Auch die Sorge der Menschen in Mariupol vor Deportationen nach Russland ist groß, erklärt Orlov im RTL-Interview. „Derzeit ist es so, dass einige Außenbezirke von Mariupol von russischen Truppen besetzt sind und kontrolliert werden. Sie bringen ukrainische Zivilisten aus Mariupol dann in diese kontrollierten Gebiete.“
Der Vize-Bürgermeister führte dazu aus: „Die Menschen haben keine andere Wahl und wissen nicht, wohin es dann für sie geht. Ihnen wird von den russischen Truppen eine Richtung vorgegeben, danach haben sie nur 15 Minuten Zeit. Einige von ihnen erreichen dann Busse, die sie angeblich evakuieren soll.
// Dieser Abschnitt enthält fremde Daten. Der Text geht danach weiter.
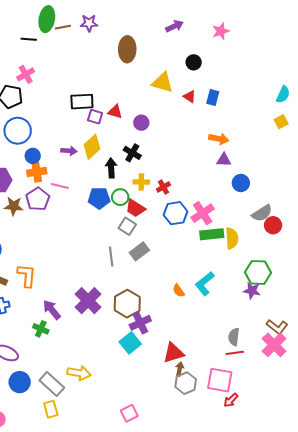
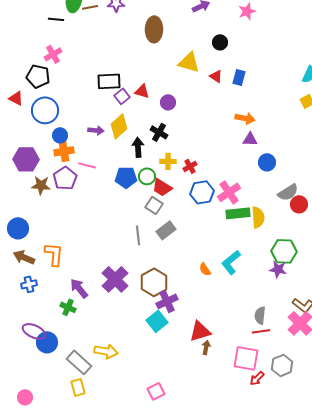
purple square: (95, 117) -> (122, 96), turned 35
blue circle: (20, 382) -> (47, 342), moved
gray hexagon: (186, 383) -> (282, 365), moved

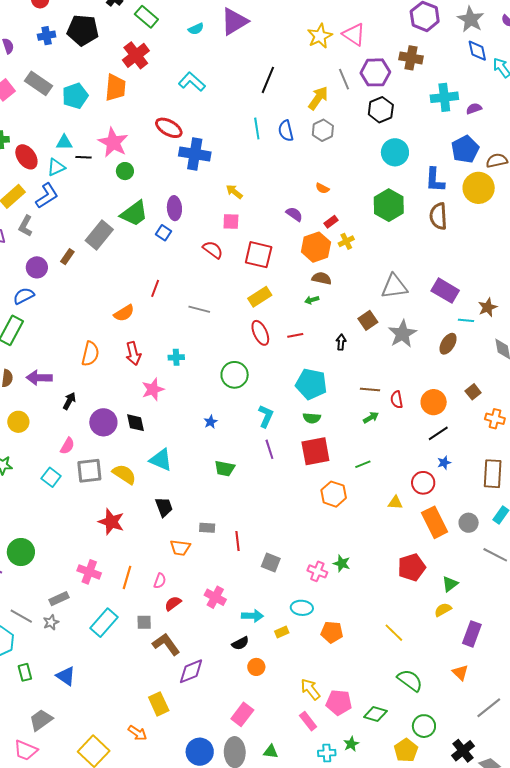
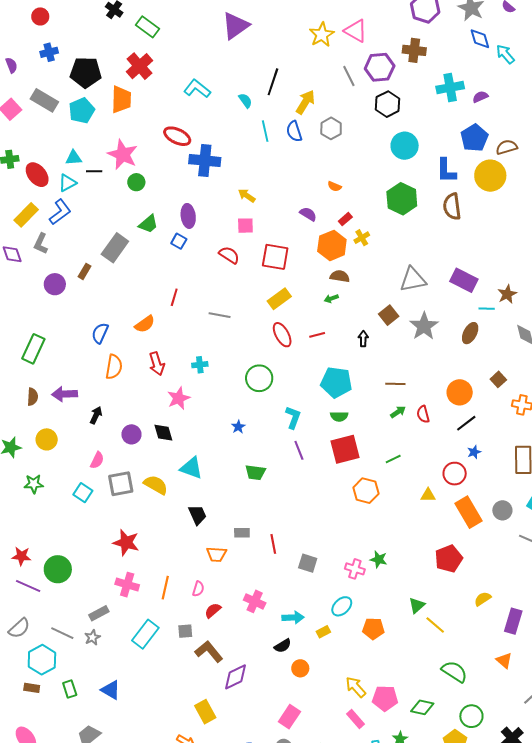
cyan semicircle: (196, 29) -> (245, 101), moved, turned -98
black pentagon: (83, 30) -> (86, 72), moved
yellow arrow: (318, 98) -> (305, 102), moved
green trapezoid: (134, 213) -> (148, 224), size x0.7
blue semicircle: (24, 296) -> (100, 333), moved, turned -35
red semicircle: (397, 400) -> (423, 414), moved
purple circle: (103, 422) -> (131, 434), size x0.7
red star: (111, 522) -> (126, 543), moved
green triangle: (450, 584) -> (417, 605), moved
cyan ellipse: (302, 608) -> (342, 606), turned -45

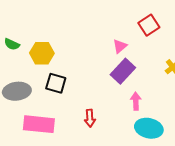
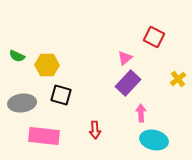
red square: (149, 25) -> (154, 37), turned -30

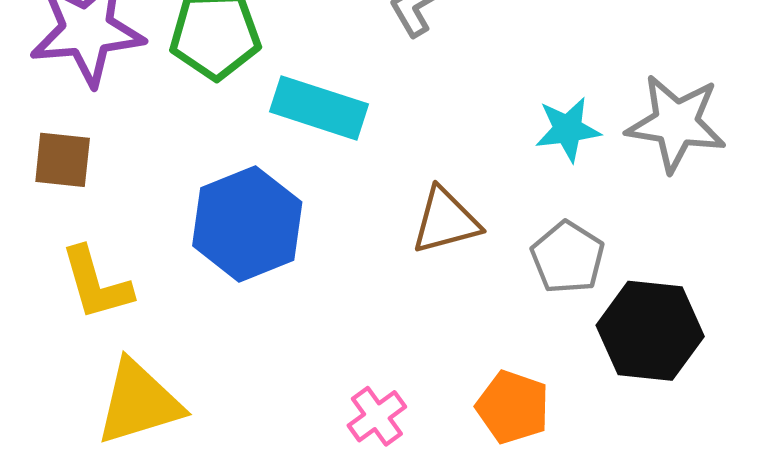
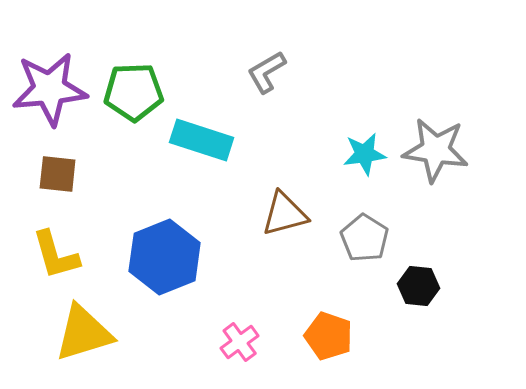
brown square: (63, 160) -> (58, 174), moved
blue hexagon: (247, 224) -> (165, 257), moved
black hexagon: (650, 331) -> (419, 286), size x0.6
Doch eigentlich werden sie deportiert bzw. abgeschoben.“ Auch Orlov selbst kenne viele Leute, denen genau das passiert sei.
Einigen Betroffenen wird vorgeschlagen, dann nach Sibirien oder in andere ostrussische Gebiete zu gehen, um dort zu arbeiten. Doch die Menschen können dann über Jahre Russland nicht mehr verlassen. Sie müssen alle ihre ukrainischen Dokumente abgeben.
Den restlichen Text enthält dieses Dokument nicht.